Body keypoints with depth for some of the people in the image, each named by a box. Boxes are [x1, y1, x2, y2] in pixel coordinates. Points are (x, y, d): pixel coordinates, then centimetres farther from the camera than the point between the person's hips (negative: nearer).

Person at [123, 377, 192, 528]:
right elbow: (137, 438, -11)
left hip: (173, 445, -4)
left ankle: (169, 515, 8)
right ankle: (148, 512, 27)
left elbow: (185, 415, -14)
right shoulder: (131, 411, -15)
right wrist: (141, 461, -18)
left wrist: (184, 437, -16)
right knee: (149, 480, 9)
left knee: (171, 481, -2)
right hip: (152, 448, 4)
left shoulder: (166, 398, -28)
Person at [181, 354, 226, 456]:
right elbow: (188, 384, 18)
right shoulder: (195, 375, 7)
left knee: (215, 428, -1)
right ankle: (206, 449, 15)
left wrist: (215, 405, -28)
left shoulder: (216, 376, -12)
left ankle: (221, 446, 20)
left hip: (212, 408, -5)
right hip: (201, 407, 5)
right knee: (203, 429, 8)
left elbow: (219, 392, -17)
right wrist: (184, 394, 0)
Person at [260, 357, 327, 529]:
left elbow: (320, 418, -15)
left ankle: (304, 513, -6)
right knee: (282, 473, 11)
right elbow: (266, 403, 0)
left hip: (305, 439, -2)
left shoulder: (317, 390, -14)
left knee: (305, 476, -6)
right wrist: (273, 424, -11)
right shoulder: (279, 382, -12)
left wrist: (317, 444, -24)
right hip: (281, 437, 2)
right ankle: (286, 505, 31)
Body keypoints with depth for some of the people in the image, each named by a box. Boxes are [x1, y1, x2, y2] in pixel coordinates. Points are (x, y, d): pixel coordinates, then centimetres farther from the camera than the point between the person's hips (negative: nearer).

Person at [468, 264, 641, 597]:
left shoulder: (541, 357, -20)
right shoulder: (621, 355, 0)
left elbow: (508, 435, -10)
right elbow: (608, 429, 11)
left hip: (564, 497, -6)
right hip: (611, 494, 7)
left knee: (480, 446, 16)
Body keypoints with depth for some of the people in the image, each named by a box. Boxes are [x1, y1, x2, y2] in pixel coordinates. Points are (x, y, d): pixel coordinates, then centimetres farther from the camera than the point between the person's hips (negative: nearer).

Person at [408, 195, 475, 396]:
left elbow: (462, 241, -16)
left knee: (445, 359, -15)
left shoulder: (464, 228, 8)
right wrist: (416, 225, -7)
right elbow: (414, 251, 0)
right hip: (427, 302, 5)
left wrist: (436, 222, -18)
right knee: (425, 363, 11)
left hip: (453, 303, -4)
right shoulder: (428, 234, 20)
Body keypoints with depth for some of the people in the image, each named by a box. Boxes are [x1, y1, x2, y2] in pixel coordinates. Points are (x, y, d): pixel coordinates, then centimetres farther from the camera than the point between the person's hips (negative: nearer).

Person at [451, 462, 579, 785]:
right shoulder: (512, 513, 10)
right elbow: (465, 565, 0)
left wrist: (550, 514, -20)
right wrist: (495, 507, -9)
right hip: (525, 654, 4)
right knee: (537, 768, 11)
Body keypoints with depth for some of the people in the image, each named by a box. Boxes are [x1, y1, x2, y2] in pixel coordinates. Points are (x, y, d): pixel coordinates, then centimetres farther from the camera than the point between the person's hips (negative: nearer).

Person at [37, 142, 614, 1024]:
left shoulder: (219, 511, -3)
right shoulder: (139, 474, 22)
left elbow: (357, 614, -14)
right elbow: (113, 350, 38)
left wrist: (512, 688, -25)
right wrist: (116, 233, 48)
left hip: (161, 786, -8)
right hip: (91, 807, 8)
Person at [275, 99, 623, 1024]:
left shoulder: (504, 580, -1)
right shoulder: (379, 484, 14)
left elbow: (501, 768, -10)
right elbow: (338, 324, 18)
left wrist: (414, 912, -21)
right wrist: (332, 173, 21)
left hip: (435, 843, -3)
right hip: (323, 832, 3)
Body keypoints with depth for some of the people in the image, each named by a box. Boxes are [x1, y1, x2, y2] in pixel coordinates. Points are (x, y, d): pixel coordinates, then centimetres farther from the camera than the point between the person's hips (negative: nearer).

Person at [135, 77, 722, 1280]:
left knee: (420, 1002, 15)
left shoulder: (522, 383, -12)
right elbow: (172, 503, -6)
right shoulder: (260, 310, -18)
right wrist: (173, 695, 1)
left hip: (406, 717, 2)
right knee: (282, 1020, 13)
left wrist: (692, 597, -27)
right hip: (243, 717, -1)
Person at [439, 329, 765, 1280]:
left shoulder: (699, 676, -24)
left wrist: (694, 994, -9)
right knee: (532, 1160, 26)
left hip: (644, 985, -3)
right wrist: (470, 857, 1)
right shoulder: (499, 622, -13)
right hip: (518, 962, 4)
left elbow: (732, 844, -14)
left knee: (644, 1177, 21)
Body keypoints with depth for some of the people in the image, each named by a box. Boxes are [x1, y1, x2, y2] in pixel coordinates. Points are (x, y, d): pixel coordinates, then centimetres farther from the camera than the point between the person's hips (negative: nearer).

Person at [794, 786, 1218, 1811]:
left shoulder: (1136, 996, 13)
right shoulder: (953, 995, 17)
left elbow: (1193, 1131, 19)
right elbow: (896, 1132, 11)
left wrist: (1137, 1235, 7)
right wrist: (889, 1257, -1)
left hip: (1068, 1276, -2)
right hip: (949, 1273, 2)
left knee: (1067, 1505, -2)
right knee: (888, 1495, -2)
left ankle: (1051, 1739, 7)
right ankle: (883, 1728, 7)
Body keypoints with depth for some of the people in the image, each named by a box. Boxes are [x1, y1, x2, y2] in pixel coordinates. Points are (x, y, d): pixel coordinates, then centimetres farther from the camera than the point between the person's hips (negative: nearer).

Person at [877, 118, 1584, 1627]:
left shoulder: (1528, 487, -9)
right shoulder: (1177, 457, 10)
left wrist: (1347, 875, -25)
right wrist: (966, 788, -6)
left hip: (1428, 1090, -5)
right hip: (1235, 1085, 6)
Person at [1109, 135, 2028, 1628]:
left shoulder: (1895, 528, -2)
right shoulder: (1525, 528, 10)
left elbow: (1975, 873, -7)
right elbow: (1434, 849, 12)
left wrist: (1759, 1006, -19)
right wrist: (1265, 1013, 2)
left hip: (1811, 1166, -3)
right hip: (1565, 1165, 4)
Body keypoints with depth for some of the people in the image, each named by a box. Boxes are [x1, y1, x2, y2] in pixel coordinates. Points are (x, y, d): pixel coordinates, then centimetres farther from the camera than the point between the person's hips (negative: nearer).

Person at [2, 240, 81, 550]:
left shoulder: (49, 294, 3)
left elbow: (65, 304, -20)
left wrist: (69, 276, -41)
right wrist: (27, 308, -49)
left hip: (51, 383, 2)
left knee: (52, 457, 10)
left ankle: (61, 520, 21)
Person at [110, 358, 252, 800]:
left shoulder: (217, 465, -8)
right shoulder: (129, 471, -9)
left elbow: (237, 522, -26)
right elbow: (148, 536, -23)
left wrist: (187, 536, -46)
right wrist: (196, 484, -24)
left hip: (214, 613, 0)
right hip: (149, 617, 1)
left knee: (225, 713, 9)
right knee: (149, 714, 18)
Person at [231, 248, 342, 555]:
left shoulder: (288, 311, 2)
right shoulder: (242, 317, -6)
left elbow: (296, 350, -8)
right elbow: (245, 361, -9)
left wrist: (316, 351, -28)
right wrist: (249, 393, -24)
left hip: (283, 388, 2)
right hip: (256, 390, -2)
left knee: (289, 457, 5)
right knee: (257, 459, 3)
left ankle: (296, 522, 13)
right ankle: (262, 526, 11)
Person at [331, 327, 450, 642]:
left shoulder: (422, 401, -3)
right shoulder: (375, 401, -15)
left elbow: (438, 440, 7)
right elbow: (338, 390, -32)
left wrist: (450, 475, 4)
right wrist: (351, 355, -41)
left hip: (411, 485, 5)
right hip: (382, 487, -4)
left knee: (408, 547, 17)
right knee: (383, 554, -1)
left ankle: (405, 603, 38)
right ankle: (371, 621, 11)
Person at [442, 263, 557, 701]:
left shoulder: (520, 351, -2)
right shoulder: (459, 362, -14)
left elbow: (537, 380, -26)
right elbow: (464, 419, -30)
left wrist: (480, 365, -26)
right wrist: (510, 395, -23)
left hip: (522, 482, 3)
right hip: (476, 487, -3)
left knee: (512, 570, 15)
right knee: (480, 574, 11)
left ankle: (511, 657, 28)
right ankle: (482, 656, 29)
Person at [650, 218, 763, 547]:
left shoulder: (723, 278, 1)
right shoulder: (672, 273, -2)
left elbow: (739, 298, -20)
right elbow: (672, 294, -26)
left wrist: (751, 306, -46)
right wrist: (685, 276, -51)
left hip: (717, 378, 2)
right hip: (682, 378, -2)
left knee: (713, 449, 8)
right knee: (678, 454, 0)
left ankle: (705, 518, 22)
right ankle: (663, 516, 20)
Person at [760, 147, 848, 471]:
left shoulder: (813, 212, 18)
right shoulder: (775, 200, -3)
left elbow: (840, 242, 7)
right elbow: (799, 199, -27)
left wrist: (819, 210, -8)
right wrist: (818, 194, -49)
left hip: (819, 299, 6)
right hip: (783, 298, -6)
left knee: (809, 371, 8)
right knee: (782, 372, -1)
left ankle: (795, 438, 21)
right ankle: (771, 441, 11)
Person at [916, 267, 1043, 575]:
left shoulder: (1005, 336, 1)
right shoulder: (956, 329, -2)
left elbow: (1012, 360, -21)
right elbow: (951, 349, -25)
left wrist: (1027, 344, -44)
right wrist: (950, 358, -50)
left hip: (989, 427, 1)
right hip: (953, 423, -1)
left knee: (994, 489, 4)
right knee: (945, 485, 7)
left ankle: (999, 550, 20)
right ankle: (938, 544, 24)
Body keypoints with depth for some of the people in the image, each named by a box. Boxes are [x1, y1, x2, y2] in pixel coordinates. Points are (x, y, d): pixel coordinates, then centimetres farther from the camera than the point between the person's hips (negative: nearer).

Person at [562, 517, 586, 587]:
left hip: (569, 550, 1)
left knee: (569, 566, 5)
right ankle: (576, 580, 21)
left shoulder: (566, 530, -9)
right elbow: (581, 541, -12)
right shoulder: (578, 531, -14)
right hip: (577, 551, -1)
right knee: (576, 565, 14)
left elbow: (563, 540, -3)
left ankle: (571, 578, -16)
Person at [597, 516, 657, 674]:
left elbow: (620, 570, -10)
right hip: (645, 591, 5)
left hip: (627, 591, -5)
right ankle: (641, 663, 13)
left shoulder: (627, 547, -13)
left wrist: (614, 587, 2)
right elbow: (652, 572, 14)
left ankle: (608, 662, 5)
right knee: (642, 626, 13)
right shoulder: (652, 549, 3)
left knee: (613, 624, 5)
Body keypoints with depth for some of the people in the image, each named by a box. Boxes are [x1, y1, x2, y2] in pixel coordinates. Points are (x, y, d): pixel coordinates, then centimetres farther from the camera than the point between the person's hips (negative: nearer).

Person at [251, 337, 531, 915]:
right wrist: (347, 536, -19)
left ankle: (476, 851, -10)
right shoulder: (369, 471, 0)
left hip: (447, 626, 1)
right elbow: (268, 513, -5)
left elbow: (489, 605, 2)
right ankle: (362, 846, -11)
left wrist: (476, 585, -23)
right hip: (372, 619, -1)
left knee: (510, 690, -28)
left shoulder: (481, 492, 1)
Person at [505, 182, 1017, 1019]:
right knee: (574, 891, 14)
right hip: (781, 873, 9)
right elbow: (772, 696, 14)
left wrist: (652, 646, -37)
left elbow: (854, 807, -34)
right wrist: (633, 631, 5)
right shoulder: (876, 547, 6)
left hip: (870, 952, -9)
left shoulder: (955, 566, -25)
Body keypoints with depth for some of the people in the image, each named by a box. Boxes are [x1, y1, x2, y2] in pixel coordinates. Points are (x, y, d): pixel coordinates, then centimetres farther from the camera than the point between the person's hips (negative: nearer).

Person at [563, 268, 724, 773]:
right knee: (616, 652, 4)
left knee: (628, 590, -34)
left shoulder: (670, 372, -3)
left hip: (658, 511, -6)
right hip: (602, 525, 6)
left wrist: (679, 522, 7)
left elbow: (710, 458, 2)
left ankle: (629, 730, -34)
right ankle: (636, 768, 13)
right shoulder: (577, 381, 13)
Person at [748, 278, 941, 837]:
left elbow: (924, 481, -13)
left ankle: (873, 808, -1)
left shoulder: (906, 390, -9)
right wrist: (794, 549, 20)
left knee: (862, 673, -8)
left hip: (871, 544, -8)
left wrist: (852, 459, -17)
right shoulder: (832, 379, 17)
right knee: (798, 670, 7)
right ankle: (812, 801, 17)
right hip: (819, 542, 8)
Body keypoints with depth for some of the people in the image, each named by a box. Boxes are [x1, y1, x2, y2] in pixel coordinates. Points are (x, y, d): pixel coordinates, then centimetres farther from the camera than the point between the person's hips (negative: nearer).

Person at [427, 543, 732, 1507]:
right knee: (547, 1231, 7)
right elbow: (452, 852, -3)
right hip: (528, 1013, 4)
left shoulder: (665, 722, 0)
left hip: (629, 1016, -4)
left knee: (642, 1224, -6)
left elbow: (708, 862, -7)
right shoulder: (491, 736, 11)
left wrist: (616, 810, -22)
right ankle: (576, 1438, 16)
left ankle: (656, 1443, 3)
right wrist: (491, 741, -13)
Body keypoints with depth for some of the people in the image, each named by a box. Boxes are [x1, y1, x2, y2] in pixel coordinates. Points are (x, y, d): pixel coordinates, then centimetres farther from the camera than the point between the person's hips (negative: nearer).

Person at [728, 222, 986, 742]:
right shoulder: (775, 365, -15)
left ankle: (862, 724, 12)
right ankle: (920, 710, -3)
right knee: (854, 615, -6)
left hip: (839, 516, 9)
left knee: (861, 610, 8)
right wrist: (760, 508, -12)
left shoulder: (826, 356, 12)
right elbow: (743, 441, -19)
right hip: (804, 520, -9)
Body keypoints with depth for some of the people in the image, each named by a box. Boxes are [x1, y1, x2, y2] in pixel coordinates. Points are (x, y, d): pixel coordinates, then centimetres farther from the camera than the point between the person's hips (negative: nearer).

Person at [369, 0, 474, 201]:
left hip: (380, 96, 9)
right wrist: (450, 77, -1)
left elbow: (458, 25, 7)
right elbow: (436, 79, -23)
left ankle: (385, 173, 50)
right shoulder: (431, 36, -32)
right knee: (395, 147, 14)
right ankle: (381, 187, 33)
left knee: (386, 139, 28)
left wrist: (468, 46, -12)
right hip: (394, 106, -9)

#####

### [ABOUT THIS EXERCISE]
Render everything in the listing above, from the line containing "right wrist: (27, 308, -49)" down to the line containing "left elbow: (438, 440, 7)", as a Markdown table with the columns Row and Entry. Number the lines in Row, put each line in Entry, and leave out any blank lines.

### [RESULT FOR THIS TASK]
| Row | Entry |
|---|---|
| 1 | right wrist: (27, 308, -49) |
| 2 | left hip: (51, 383, 2) |
| 3 | left knee: (52, 457, 10) |
| 4 | left ankle: (61, 520, 21) |
| 5 | Person at [110, 358, 252, 800]: |
| 6 | left shoulder: (217, 465, -8) |
| 7 | right shoulder: (129, 471, -9) |
| 8 | left elbow: (237, 522, -26) |
| 9 | right elbow: (148, 536, -23) |
| 10 | left wrist: (187, 536, -46) |
| 11 | right wrist: (196, 484, -24) |
| 12 | left hip: (214, 613, 0) |
| 13 | right hip: (149, 617, 1) |
| 14 | left knee: (225, 713, 9) |
| 15 | right knee: (149, 714, 18) |
| 16 | Person at [231, 248, 342, 555]: |
| 17 | left shoulder: (288, 311, 2) |
| 18 | right shoulder: (242, 317, -6) |
| 19 | left elbow: (296, 350, -8) |
| 20 | right elbow: (245, 361, -9) |
| 21 | left wrist: (316, 351, -28) |
| 22 | right wrist: (249, 393, -24) |
| 23 | left hip: (283, 388, 2) |
| 24 | right hip: (256, 390, -2) |
| 25 | left knee: (289, 457, 5) |
| 26 | right knee: (257, 459, 3) |
| 27 | left ankle: (296, 522, 13) |
| 28 | right ankle: (262, 526, 11) |
| 29 | Person at [331, 327, 450, 642]: |
| 30 | left shoulder: (422, 401, -3) |
| 31 | right shoulder: (375, 401, -15) |
| 32 | left elbow: (438, 440, 7) |